Carp and specialist fishing leads come in many different styles and shapes, with each one made in a particular way for a reason. This blog guide takes a closer look at some commonly found fishing lead types – know your leads, improve your fishing!
Korda’s classic pear lead is probably the best selling lead in the UK. It’s shape means it is good for distance, and it’s condensed mass means it performs well when thrown into or across a wind. This shape can also easily plug into silt, which gives an advantage of increasing resistance and therefore your carp hook-up rate. A downside is the round shape can roll about on a hard bottom.
A square pear is a condensed weight lead, designed for improving hooking ratios. The square sides mean it does not roll around therefore reducing tangles and keeps steady in position. It also casts well from short to medium range.
This nose heavy lead is the ultimate extreme distance caster. Very stable in flight, and capable of traveling straight so you can hit your spot with accuracy, swivel distance pears are popular for good reason. On the down side, the shape means the lighter tapered end gets picked up first which potentially makes hooks ups less reliable.
Grippa style leads are designed to stay firm in place on the bottom, making them exceptional leads for flowing water – perfect for barbel or chub. The shape is not the best for long casting, but on a river distance is seldom a concern. On stillwater grippas are perfect for fishing on slopes and gravel bars where you need your rig to stay in position.
The flatliner pear is a condensed shape designed to be used as a semi-fixed or running rig weight.
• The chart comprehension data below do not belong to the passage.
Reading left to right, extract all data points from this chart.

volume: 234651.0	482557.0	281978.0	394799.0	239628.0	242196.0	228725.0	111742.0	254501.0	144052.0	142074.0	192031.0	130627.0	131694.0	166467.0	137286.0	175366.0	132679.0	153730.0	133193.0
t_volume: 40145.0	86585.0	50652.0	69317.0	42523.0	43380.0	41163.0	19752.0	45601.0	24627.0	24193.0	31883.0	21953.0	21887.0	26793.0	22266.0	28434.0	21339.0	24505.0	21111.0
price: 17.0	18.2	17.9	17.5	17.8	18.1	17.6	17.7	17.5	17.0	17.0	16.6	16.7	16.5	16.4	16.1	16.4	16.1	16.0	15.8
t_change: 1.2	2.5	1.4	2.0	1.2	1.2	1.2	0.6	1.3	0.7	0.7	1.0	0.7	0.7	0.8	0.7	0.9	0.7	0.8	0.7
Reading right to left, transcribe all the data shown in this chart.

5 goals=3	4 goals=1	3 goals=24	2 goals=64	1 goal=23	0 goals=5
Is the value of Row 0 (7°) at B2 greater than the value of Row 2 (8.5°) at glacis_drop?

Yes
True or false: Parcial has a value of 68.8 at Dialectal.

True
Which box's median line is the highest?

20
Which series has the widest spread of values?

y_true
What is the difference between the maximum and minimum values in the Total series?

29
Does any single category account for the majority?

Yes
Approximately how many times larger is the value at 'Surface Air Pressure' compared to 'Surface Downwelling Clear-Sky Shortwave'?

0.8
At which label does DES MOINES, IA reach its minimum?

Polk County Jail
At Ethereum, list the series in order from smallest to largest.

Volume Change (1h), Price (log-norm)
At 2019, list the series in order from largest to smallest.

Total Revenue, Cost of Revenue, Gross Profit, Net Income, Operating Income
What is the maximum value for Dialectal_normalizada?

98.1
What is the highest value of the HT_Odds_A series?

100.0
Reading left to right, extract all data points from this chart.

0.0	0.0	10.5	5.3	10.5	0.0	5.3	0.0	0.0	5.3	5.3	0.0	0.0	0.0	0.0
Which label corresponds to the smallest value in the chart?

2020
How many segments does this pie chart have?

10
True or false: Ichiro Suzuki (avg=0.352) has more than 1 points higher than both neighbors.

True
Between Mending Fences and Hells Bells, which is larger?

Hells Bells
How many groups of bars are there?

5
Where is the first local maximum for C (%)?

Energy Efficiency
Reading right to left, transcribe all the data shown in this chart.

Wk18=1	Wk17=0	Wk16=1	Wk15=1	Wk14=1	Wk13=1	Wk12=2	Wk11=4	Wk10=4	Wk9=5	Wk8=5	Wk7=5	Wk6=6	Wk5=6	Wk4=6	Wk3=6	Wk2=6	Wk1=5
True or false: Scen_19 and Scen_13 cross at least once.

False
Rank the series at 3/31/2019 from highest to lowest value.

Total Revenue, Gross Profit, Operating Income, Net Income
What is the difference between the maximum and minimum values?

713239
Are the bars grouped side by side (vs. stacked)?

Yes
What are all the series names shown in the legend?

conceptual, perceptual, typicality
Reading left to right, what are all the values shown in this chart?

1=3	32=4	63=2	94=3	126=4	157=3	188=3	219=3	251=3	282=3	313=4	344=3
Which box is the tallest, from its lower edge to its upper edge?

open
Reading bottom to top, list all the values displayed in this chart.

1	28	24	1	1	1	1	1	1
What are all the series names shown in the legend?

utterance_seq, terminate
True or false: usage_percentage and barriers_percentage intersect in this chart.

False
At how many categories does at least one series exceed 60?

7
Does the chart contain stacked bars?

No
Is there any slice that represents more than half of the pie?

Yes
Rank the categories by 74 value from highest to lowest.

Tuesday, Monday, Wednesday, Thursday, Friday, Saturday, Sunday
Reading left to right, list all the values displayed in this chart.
Best used as a part of a bolt rig at short the medium range, it has great hooking potential as it holds to the lake bed. Great for margin slopes and sand bars where you need your rig to stay put.
6. Ball lead
The most condensed form of lead weight possible, the ball weight is considered a good hooker because however the fish picks it up the weight distribution is the same. Now out of fashion somewhat – the square pear offers the same advantages but does not roll about.
A fairly good caster due to it being nose heavy. A good shape for anchoring in flowing water and on underwater bars and gradients, this type of lead is a good all-rounder especially for hard bottomed waters.
A great lead for a semi-fixed bolt rig. One of the best for getting a hook set when carp fishing. Not so great for distance. We have also used it as a river lead for barbel, and as an inline pike lead when float fishing – the square sides make it less prone to rolling around in even a strong flow.
So which ones should I take with me?
Good question – our answer is to take them all! A decent selection of leads in your lead pouch will enable you to fine tune your approach according to the conditions. It is the little things that can sometimes make the difference – a lead isn’t just a lead.